- _Work to be completed_
Retype the passage of the article on RSS bandwidth that starts with the words containing "RSS, an XML" and finishes with "of service attack.".

Scoble’s post was widely debated by bloggers before being corrected by Microsoft’s Sara Williams. “In a nutshell, our RSS traffic is neglible compared to all the traffic generated by Windows Update, MSN, downloads, and the rest of microsoft.com,” wrote Williams. “We were motivated to reduce the size of the blogs.msdn.com home page primarily for operational efficiency’s sake.”
RSS, an XML format known as Really Simple Syndication (or Rich Site Summary, as Netscape’s early implementation was known), was popularized by weblogs and has since been adopted by many major news sites to deliver headlines to readers. The bandwidth problems are driven by inefficiencies in the way desktop RSS clients update feeds. The default setting on many newsreaders is to refresh headlines once an hour, even if the feed’s content has not changed. Some publishers have conmpared the resulting traffic is compare to an hourly denial of service attack.
The discussion of Microsoft’s RSS issues focused on the need to improve the handling of RSS feeds. Newsreader developers were encouraged to support features of RSS that allow greater control of the timing of feed retrieval, especially HTTP Conditional Get, which checks to see if a feed has been recently updated. RSS pioneer Dave Winer urged wider use of the time to live (ttl) element in RSS 2.0, which dictates how often feeds can be refreshed. The standard also allows publishers to use the skipHours and skipDays elements to discipline newsreaders. “This way control over polling is shared between the client and the server,” Winer writes. “In the current mechanism, the server has no say in how often polls take place.”

- _Data provided_
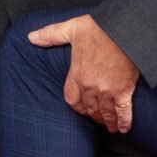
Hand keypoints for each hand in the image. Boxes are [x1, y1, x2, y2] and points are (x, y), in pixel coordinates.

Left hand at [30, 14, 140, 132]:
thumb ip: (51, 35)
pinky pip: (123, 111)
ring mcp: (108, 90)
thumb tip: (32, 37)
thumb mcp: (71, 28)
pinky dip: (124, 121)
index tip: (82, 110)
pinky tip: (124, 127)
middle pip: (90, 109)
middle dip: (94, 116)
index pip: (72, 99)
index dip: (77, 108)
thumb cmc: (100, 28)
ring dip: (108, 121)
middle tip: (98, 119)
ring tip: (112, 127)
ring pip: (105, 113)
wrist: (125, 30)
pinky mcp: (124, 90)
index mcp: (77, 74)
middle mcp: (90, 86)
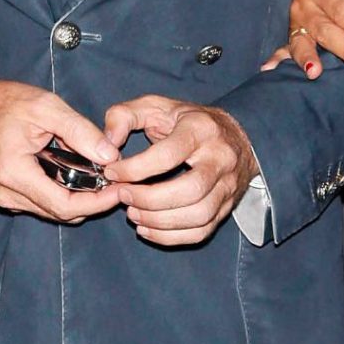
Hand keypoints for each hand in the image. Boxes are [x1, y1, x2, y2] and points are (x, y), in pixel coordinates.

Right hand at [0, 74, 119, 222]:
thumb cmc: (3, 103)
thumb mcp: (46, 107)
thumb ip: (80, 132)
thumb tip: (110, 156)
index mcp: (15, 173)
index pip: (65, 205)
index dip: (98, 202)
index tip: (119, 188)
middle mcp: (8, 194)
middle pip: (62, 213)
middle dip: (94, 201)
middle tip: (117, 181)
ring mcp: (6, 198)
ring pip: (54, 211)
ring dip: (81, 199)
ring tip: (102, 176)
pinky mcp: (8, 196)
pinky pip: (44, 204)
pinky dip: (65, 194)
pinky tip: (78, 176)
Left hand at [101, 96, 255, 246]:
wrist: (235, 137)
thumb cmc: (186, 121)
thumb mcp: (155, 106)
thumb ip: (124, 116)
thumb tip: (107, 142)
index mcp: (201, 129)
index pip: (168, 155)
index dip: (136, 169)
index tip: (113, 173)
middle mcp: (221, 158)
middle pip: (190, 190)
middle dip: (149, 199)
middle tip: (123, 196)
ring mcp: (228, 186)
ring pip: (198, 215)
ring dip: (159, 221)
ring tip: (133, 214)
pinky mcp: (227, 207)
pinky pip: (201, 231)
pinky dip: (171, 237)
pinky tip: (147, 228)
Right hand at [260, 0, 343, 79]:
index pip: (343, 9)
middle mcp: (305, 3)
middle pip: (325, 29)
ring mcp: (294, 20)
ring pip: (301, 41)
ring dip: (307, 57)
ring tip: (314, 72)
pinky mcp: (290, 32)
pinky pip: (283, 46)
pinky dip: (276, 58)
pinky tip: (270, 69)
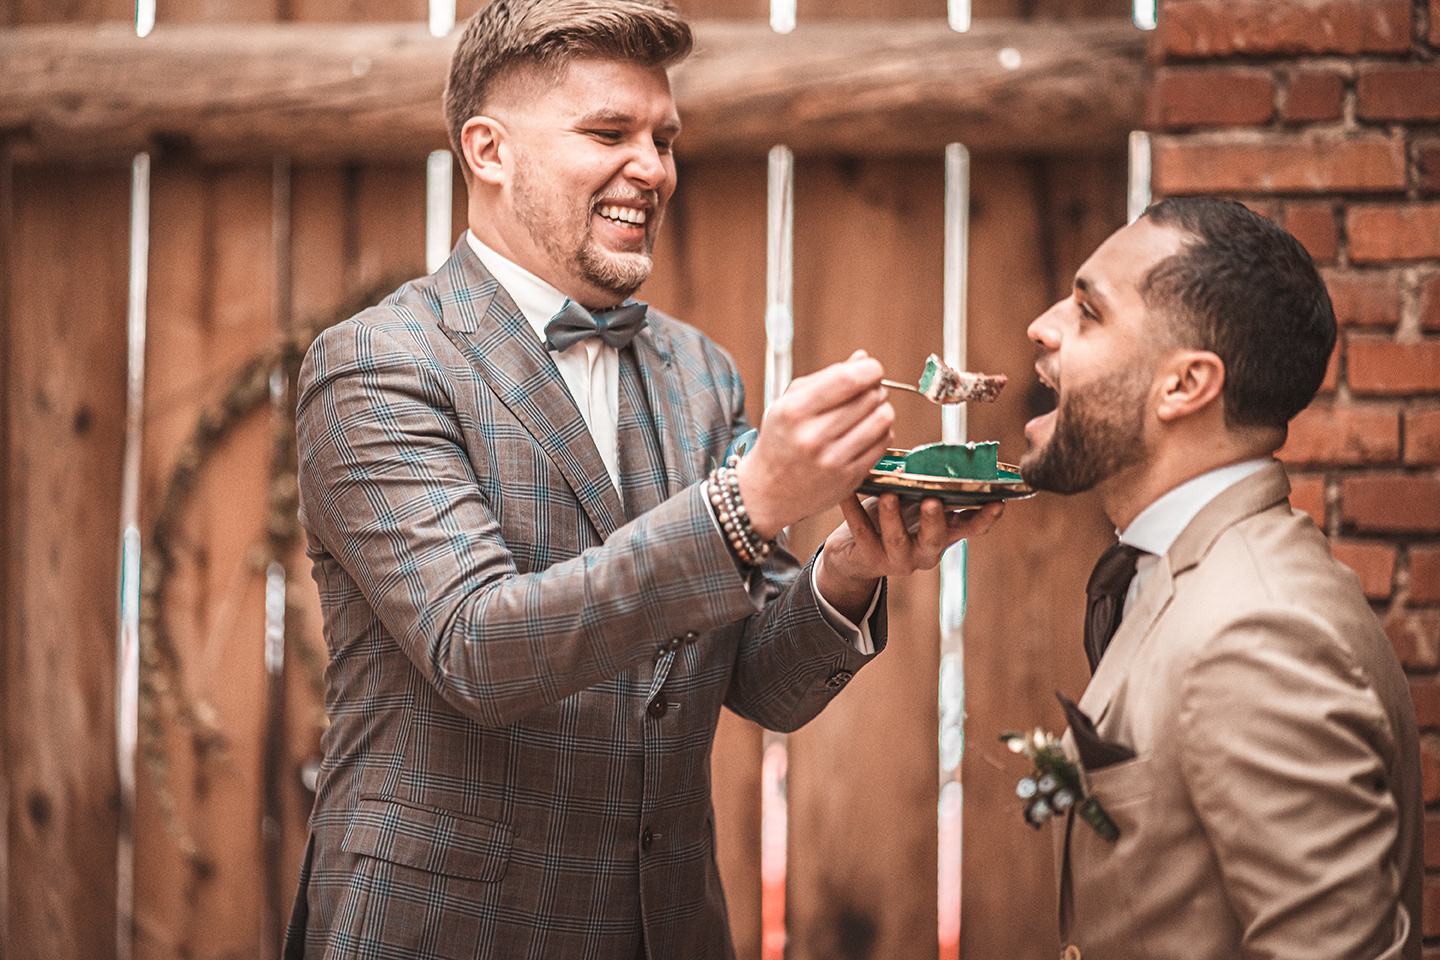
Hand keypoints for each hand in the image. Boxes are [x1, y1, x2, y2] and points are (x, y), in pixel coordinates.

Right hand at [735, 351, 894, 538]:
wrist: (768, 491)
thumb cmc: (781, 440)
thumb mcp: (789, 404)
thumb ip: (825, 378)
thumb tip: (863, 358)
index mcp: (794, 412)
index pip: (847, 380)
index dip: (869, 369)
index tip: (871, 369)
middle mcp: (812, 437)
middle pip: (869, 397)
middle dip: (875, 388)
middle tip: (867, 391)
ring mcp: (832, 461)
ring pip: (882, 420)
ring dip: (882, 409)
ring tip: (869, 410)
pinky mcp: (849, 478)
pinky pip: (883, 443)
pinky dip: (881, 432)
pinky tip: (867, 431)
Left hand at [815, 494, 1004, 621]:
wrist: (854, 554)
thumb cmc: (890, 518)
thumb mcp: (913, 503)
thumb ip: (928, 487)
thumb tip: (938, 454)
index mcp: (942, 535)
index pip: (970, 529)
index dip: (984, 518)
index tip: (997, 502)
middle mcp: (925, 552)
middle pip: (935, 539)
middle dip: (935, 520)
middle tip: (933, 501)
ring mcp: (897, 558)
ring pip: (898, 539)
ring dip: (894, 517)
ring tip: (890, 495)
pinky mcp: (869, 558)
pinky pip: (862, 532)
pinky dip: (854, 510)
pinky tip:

- _Written response_
RSS, an XML format known as Really Simple Syndication (or Rich Site Summary, as Netscape’s early implementation was known), was popularized by weblogs and has since been adopted by many major news sites to deliver headlines to readers. The bandwidth problems are driven by inefficiencies in the way desktop RSS clients update feeds. The default setting on many newsreaders is to refresh headlines once an hour, even if the feed’s content has not changed. Some publishers have conmpared the resulting traffic is compare to an hourly denial of service attack.